I don't work blue.
Not here.
Not at school.
Event though there are plenty of times that expletives flow freely through my brain, I stop them up. I keep them inside instead of giving those around me and those who bother to take in this daily account of my misgivings and inspirations.
Again, this does not mean that I am incapable of thinking bad words. But since I am uttering them in a place where "the S word" more often than not means "shut up," I feel compelled to watch my language. The up side of this is first and foremost it allows me to call on the advice my mother gave me so very many years ago: "You have a great vocabulary. You don't need to shortchange what you have to say by using 'those words.'"
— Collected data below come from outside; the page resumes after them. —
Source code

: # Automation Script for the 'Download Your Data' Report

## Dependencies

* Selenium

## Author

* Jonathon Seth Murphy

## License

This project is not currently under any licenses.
The same cannot be said of all of my young charges. The world in which they live provides them plenty of opportunity to see, hear and fully experience Bad Words. This stands in stark contrast with my own elementary school experience in which one of my second grade classmates screamed the mother of all bad words at Ms. Hoff before he ran out of the room, slamming the door behind him. The stunned silence in his wake gave us all pause and I am sure had a lot to do with the reason that our classmate did not return to the classroom for two days.
Can I just say that a two-day suspension for cursing and slamming a door at the school where I work now would leave a lot of empty seats? Having to endure fits of anger that include a flurry of off-color epithets sometimes puts me on edge, leaving me with a brain full of off-color responses that have to quickly die on the vine in order to proceed with the matter at hand: de-escalation. Ultimately, these kids know that they are playing with fire, and they are likely to get burned. However, since the phone calls were make to some parents regarding their child's comportment fall on ears that are awash with that very same vocabulary.
Where do you suppose they heard it in the first place?
I know where I heard my initial lexicon of curse words. The kid down the street had two older brothers who kept him up to speed with every new innovation in expletives. I tried them out, of course, since that's what kids do. Which is why my mother gave me the advice about not limiting my word choice to the gutter.
Which is why I don't tend to flinch as much anymore. I've heard it all, with the occasional new permutation. And I figure that just means I need to work harder at my job teaching them words that can convey their shock, disappointment, anger and amusement without getting written up.